**Material for the task**
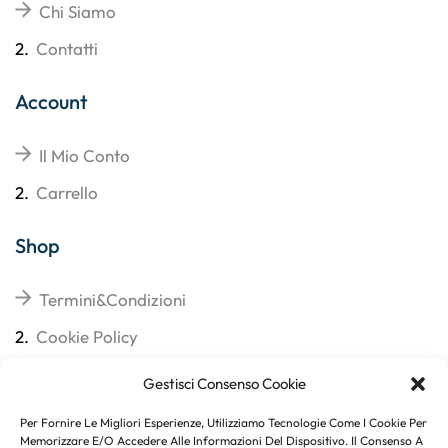
Chi Siamo
2.
Contatti
Account
Il Mio Conto
2.
Carrello
Shop
Termini&Condizioni
2.
Cookie Policy
3.
Reso
Gestisci Consenso Cookie
4.
Spedizioni
Per Fornire Le Migliori Esperienze, Utilizziamo Tecnologie Come I Cookie Per
Memorizzare E/o Accedere Alle Informazioni Del Dispositivo. Il Consenso A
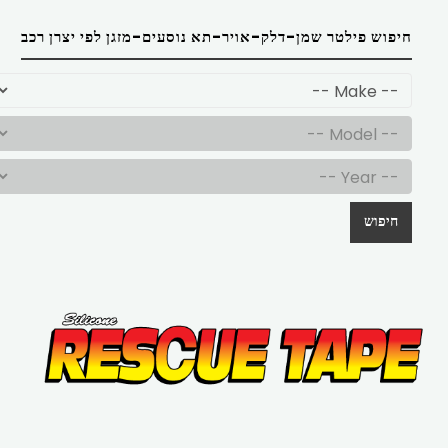
חיפוש פילטר שמן-דלק-אויר-תא נוסעים-מזגן לפי יצרן רכב
חיפוש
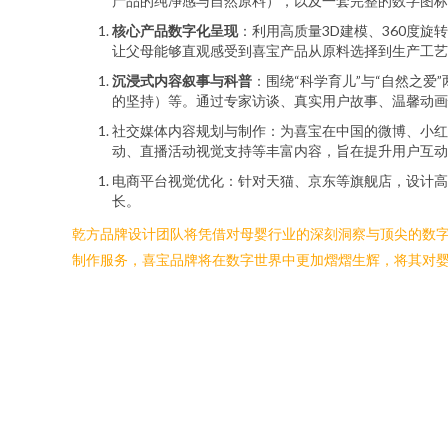
产品的纯净感与自然原料），以及一套完整的数字图标
核心产品数字化呈现
：利用高质量3D建模、360度
让父母能够直观感受到喜宝产品从原料选择到生产工艺
沉浸式内容叙事与科普
：围绕“科学育儿”与“自然之
的坚持）等。通过专家访谈、真实用户故事、温馨动画
社交媒体内容规划与制作：为喜宝在中国的微博、小红
动、直播活动视觉支持等丰富内容，旨在提升用户互动
电商平台视觉优化：针对天猫、京东等旗舰店，设计高
长。
乾方品牌设计团队将凭借对母婴行业的深刻洞察与顶尖的数
制作服务，喜宝品牌将在数字世界中更加熠熠生辉，将其对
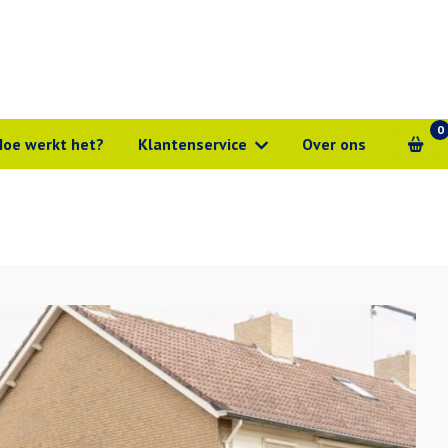
0
Hoe werkt het?
Klantenservice
Over ons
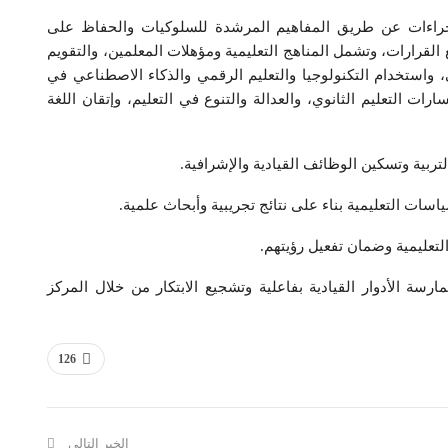
إجراءات عن طريق المفاهيم المرشدة للسلوكيات والحفاظ على
ع القرارات، وتشمل المناهج التعليمية ومؤهلات المعلمين، والتقويم
، واستخدام التكنولوجيا والتعليم الرقمي والذكاء الاصطناعي في
رات التعليم الثانوي، والعدالة والتنوع في التعليم، وإتقان اللغة
ارسة الأدوار القيادية بفاعلية وتشجيع الابتكار من خلال المركز
126
الخبر التالي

**Task directions**
Set down every line from the start of the records through the line with "Per Fornire Le", with both ends included. Leave the pictures out of your answer.

**Solution for this task**
Chi Siamo
2.
Contatti
Account
Il Mio Conto
2.
Carrello
Shop
Termini&Condizioni
2.
Cookie Policy
3.
Reso
Gestisci Consenso Cookie
4.
Spedizioni
Per Fornire Le Migliori Esperienze, Utilizziamo Tecnologie Come I Cookie Per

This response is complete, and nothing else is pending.